What to produce
From the records below, extract only the lines running from the line with "vfov_deg: 53.0" to the line with "f_number: 3.5", both lines included, reproducing them exactly.

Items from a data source
# # # #

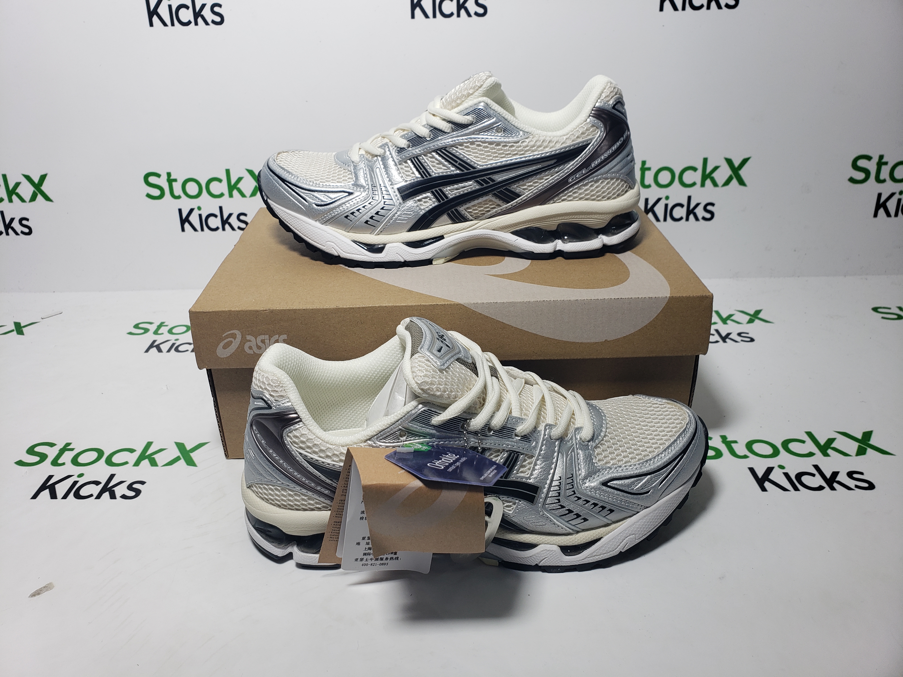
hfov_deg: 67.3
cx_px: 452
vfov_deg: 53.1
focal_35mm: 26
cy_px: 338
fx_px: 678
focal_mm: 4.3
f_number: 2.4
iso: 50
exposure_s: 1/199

# # # #

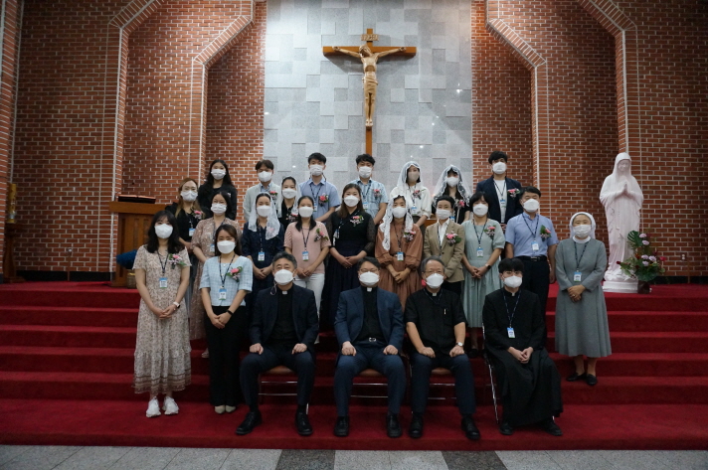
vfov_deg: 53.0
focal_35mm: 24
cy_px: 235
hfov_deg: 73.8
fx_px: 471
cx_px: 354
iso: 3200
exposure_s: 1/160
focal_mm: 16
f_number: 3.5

# # # #

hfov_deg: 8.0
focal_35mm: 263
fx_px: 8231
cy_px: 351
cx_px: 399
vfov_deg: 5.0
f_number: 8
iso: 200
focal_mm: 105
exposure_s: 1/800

# # # #

Final answer
vfov_deg: 53.0
focal_35mm: 24
cy_px: 235
hfov_deg: 73.8
fx_px: 471
cx_px: 354
iso: 3200
exposure_s: 1/160
focal_mm: 16
f_number: 3.5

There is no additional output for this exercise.